───── Task material ─────

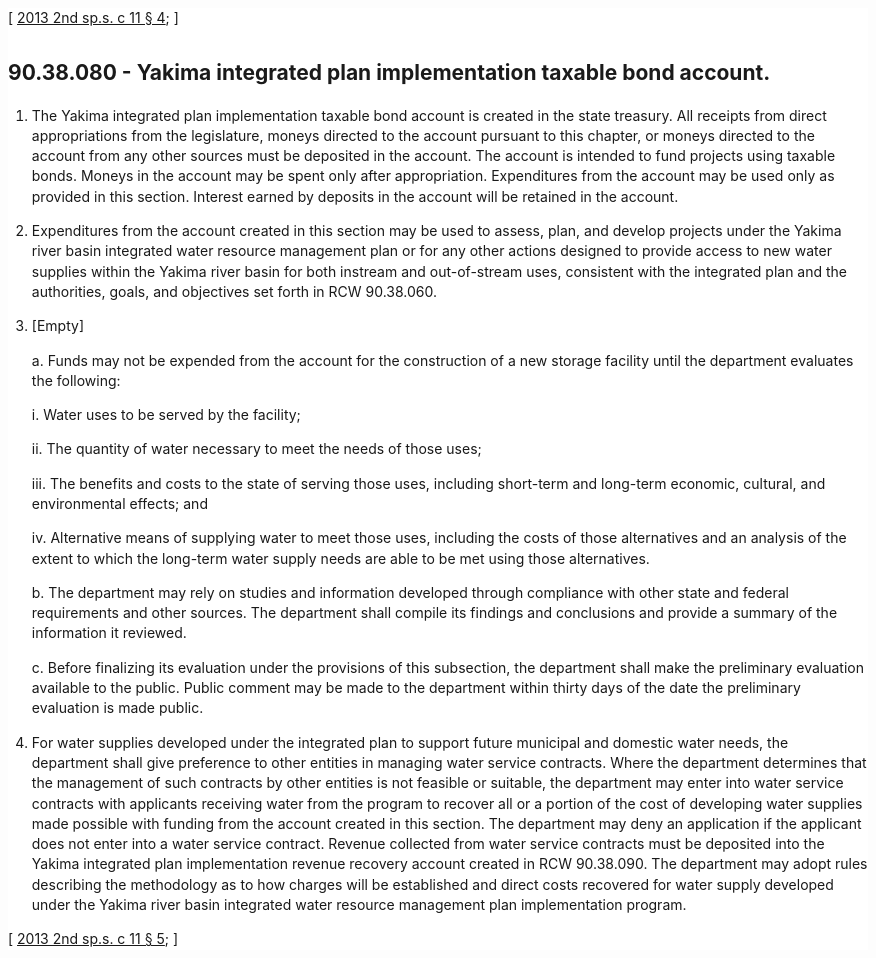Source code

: \[ [2013 2nd sp.s. c 11 § 4](https://lawfilesext.leg.wa.gov/biennium/2013-14/Pdf/Bills/Session%20Laws/Senate/5367-S2.SL.pdf?cite=2013%202nd%20sp.s.%20c%2011%20§%204); \]

## 90.38.080 - Yakima integrated plan implementation taxable bond account.
1. The Yakima integrated plan implementation taxable bond account is created in the state treasury. All receipts from direct appropriations from the legislature, moneys directed to the account pursuant to this chapter, or moneys directed to the account from any other sources must be deposited in the account. The account is intended to fund projects using taxable bonds. Moneys in the account may be spent only after appropriation. Expenditures from the account may be used only as provided in this section. Interest earned by deposits in the account will be retained in the account.

2. Expenditures from the account created in this section may be used to assess, plan, and develop projects under the Yakima river basin integrated water resource management plan or for any other actions designed to provide access to new water supplies within the Yakima river basin for both instream and out-of-stream uses, consistent with the integrated plan and the authorities, goals, and objectives set forth in RCW 90.38.060.

3. [Empty]

   a. Funds may not be expended from the account for the construction of a new storage facility until the department evaluates the following:

      i. Water uses to be served by the facility;

      ii. The quantity of water necessary to meet the needs of those uses;

      iii. The benefits and costs to the state of serving those uses, including short-term and long-term economic, cultural, and environmental effects; and

      iv. Alternative means of supplying water to meet those uses, including the costs of those alternatives and an analysis of the extent to which the long-term water supply needs are able to be met using those alternatives.

   b. The department may rely on studies and information developed through compliance with other state and federal requirements and other sources. The department shall compile its findings and conclusions and provide a summary of the information it reviewed.

   c. Before finalizing its evaluation under the provisions of this subsection, the department shall make the preliminary evaluation available to the public. Public comment may be made to the department within thirty days of the date the preliminary evaluation is made public.

4. For water supplies developed under the integrated plan to support future municipal and domestic water needs, the department shall give preference to other entities in managing water service contracts. Where the department determines that the management of such contracts by other entities is not feasible or suitable, the department may enter into water service contracts with applicants receiving water from the program to recover all or a portion of the cost of developing water supplies made possible with funding from the account created in this section. The department may deny an application if the applicant does not enter into a water service contract. Revenue collected from water service contracts must be deposited into the Yakima integrated plan implementation revenue recovery account created in RCW 90.38.090. The department may adopt rules describing the methodology as to how charges will be established and direct costs recovered for water supply developed under the Yakima river basin integrated water resource management plan implementation program.

\[ [2013 2nd sp.s. c 11 § 5](https://lawfilesext.leg.wa.gov/biennium/2013-14/Pdf/Bills/Session%20Laws/Senate/5367-S2.SL.pdf?cite=2013%202nd%20sp.s.%20c%2011%20§%205); \]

─────

Give back the records exactly, minus any pictures.

Source code

: \[ [2013 2nd sp.s. c 11 § 4](https://lawfilesext.leg.wa.gov/biennium/2013-14/Pdf/Bills/Session%20Laws/Senate/5367-S2.SL.pdf?cite=2013%202nd%20sp.s.%20c%2011%20§%204); \]

## 90.38.080 - Yakima integrated plan implementation taxable bond account.
1. The Yakima integrated plan implementation taxable bond account is created in the state treasury. All receipts from direct appropriations from the legislature, moneys directed to the account pursuant to this chapter, or moneys directed to the account from any other sources must be deposited in the account. The account is intended to fund projects using taxable bonds. Moneys in the account may be spent only after appropriation. Expenditures from the account may be used only as provided in this section. Interest earned by deposits in the account will be retained in the account.

2. Expenditures from the account created in this section may be used to assess, plan, and develop projects under the Yakima river basin integrated water resource management plan or for any other actions designed to provide access to new water supplies within the Yakima river basin for both instream and out-of-stream uses, consistent with the integrated plan and the authorities, goals, and objectives set forth in RCW 90.38.060.

3. [Empty]

   a. Funds may not be expended from the account for the construction of a new storage facility until the department evaluates the following:

      i. Water uses to be served by the facility;

      ii. The quantity of water necessary to meet the needs of those uses;

      iii. The benefits and costs to the state of serving those uses, including short-term and long-term economic, cultural, and environmental effects; and

      iv. Alternative means of supplying water to meet those uses, including the costs of those alternatives and an analysis of the extent to which the long-term water supply needs are able to be met using those alternatives.

   b. The department may rely on studies and information developed through compliance with other state and federal requirements and other sources. The department shall compile its findings and conclusions and provide a summary of the information it reviewed.

   c. Before finalizing its evaluation under the provisions of this subsection, the department shall make the preliminary evaluation available to the public. Public comment may be made to the department within thirty days of the date the preliminary evaluation is made public.

4. For water supplies developed under the integrated plan to support future municipal and domestic water needs, the department shall give preference to other entities in managing water service contracts. Where the department determines that the management of such contracts by other entities is not feasible or suitable, the department may enter into water service contracts with applicants receiving water from the program to recover all or a portion of the cost of developing water supplies made possible with funding from the account created in this section. The department may deny an application if the applicant does not enter into a water service contract. Revenue collected from water service contracts must be deposited into the Yakima integrated plan implementation revenue recovery account created in RCW 90.38.090. The department may adopt rules describing the methodology as to how charges will be established and direct costs recovered for water supply developed under the Yakima river basin integrated water resource management plan implementation program.

\[ [2013 2nd sp.s. c 11 § 5](https://lawfilesext.leg.wa.gov/biennium/2013-14/Pdf/Bills/Session%20Laws/Senate/5367-S2.SL.pdf?cite=2013%202nd%20sp.s.%20c%2011%20§%205); \]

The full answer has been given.